Kinder haben später weniger Aufmerksamkeitsprobleme, wenn sie schon früh ein gutes Verständnis ihrer eigenen und der Emotionen anderer entwickeln.
Eine Studie der Leuphana Universität Lüneburg und der George Mason University (USA) belegt nun den Einfluss
emotionaler Kompetenz auf die Aufmerksamkeitsentwicklung bei Vorschulkindern.
Die Entwicklungspsychologin Prof. Dr. Maria von Salisch hat die Untersuchung geleitet.
Foto: © Petro Feketa
Im Rahmen ihrer Studie zur Entwicklung sozialer und emotionaler Kompetenzen befragten die Wissenschaftlerinnen 261 Kinder,
deren Eltern sowie und Erzieherinnen aus 33 Kindergärten in Niedersachsen. Das durchschnittliche
Alter der Kinder lag in der ersten von zwei Untersuchungsphasen bei fünf Jahren.
14 Monate später wurde die Befragung wiederholt. Getestet wurden das Emotionsverständnis, die behavioriale
Selbstregulation, die komplexe Gedächtnisspanne und das rezeptive Sprachverständnis. Der soziodemographische Hintergrund und das Geschlecht der
Kinder wurden ebenfalls berücksichtigt.
Die Frage, welche Faktoren es Kindergartenkindern erleichtern oder erschweren zu lernen, ihre
Aufmerksamkeit zu steuern, stand im Mittelpunkt der Untersuchung.
Dabei spielt das sogenannte Emotionswissen eine entscheidende Rolle. Es bezeichnet die Fähigkeit, Emotionen bei sich
und den Mitmenschen zu erkennen, mit Worten zu benennen und das eigene emotionale Ausdrucksverhalten zu steuern.

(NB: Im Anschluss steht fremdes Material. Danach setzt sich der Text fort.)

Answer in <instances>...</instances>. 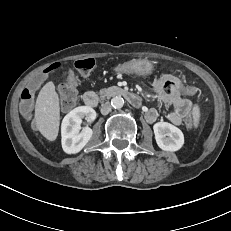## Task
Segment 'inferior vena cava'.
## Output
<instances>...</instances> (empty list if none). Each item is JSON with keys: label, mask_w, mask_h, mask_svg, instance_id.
<instances>
[{"label": "inferior vena cava", "mask_w": 231, "mask_h": 231, "mask_svg": "<svg viewBox=\"0 0 231 231\" xmlns=\"http://www.w3.org/2000/svg\"><path fill=\"white\" fill-rule=\"evenodd\" d=\"M111 111V105L109 102L103 103L101 105V113L102 115H107Z\"/></svg>", "instance_id": "inferior-vena-cava-1"}]
</instances>
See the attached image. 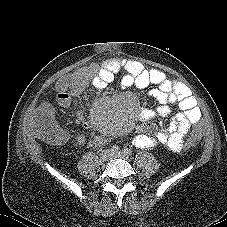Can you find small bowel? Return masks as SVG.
I'll list each match as a JSON object with an SVG mask.
<instances>
[{"label": "small bowel", "mask_w": 227, "mask_h": 227, "mask_svg": "<svg viewBox=\"0 0 227 227\" xmlns=\"http://www.w3.org/2000/svg\"><path fill=\"white\" fill-rule=\"evenodd\" d=\"M119 71L125 72L121 79V85L124 87L144 89L155 86L150 90V96L157 100L160 106L156 110H142L141 120L150 121L157 116L167 118L171 113L170 106L174 104L180 109L175 117L160 129L153 125L141 128L134 136L133 143L139 148H151L160 144L170 152H179L190 127L201 118L196 99L184 83L168 78L160 70L146 69L138 61L110 57L99 64H90L62 77L56 83L60 105L68 106L72 97H79L89 86L96 90L104 89ZM40 111L42 114H52L48 104H43ZM79 119L88 122L85 115H80Z\"/></svg>", "instance_id": "c3829d8e"}]
</instances>
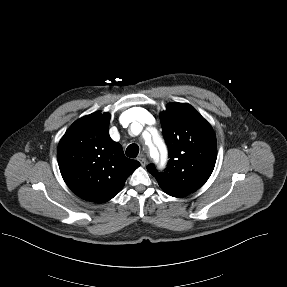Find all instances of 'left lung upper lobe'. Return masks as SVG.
<instances>
[{"label":"left lung upper lobe","mask_w":287,"mask_h":287,"mask_svg":"<svg viewBox=\"0 0 287 287\" xmlns=\"http://www.w3.org/2000/svg\"><path fill=\"white\" fill-rule=\"evenodd\" d=\"M170 160L164 172L147 170L165 193L184 197L199 189L213 172L217 144L210 124L189 104L170 103L160 114Z\"/></svg>","instance_id":"obj_1"}]
</instances>
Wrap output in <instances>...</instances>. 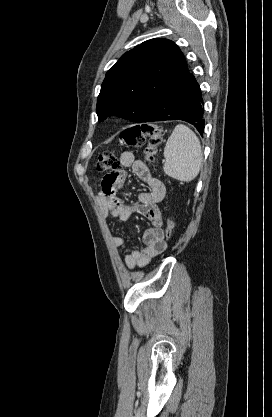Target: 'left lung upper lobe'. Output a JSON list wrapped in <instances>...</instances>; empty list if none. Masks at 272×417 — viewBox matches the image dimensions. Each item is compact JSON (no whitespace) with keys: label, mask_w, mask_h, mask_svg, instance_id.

Die Studie zeigt, dass Kinder,
die zum Zeitpunkt der ersten Befragung über ein umfangreiches Emotionswissen verfügten, ein gutes Jahr später weniger Schwierigkeiten mit ihrer
Aufmerksamkeitssteuerung hatten, als Kinder mit einem anfangs niedrigen Emotionswissen.
Die Aufmerksamkeitsprobleme von Kindern mit großem Emotionswissen verringern sich im Zeitablauf sogar überdurchschnittlich.
Dieses Ergebnis hat
auch dann Bestand, wenn die Einflussfaktoren Geschlecht, Sprachverständnis und Sozialschicht in die Bewertung mit einbezogen werden.
„Das eigene Erleben und Verhalten und das Verhalten anderer Menschen wird mit fortschreitendem Emotionsverständnis vorhersagbarer.
Das bindet weniger Aufmerksamkeit und begünstigt prosoziales Verhalten“, erklärt Professor von Salisch den Befund.
„Kinder mit beschränktem Emotionswissen erscheinen hingegen oft abgelenkt. Ihre Aufmerksamkeit wird davon in Anspruch genommen, sich ihre eigenen
Gefühlszustände oder negative Emotionen anderer zu erklären und die eigenen daraus entstehenden Emotionen zu regulieren.“
Die Studie erweitert den bisherigen Forschungsstand zur Entstehung von Aufmerksamkeitsproblemen bei Kindern.
„Die bislang gängige Annahme in der Forschung ist, dass vor allem ein Defizit bei den exekutiven Funktionen (EF) ausschlaggebend für die
Entstehung von ADHS ist“, so von Salisch.
Diese Funktionen entwickeln sich im Vorschulalter in schnellem Tempo und umfassen – unter anderem – die willentliche Steuerung der Aufmerksamkeit,
das Arbeitsgedächtnis und Fähigkeiten zur Unterdrückung kognitiver und motorischer Impulse. „Mit unserer Studie haben wir nun nachweisen können,
dass neben den EF eben auch das Emotionswissen ein entscheidender erklärender Faktor für die Entstehung von Aufmerksamkeitsproblemen ist“,
so die Wissenschaftlerin.
In zukünftigen Studien soll das Emotionswissen daher noch stärker als bisher in den Fokus rücken.
Die Ergebnisse stammen aus dem vom Niedersächsischen Forschungsverbund für Bildung und Entwicklung und von der Deutschen Liga für das Kind in
Familie und Gesellschaft geförderten Forschungsprojekt „Elefant – Emotionales Lernen ist fantastisch“.
Weiter Informationen
von Salisch, Maria; Hänel, Martha; Denham, Susanne A. (2015). Emotionswissen, exekutive Funktionen und Veränderungen bei Aufmerksamkeitsproblemen
von Vorschulkindern, in: Kindheit und Entwicklung 24 (2), 78-85.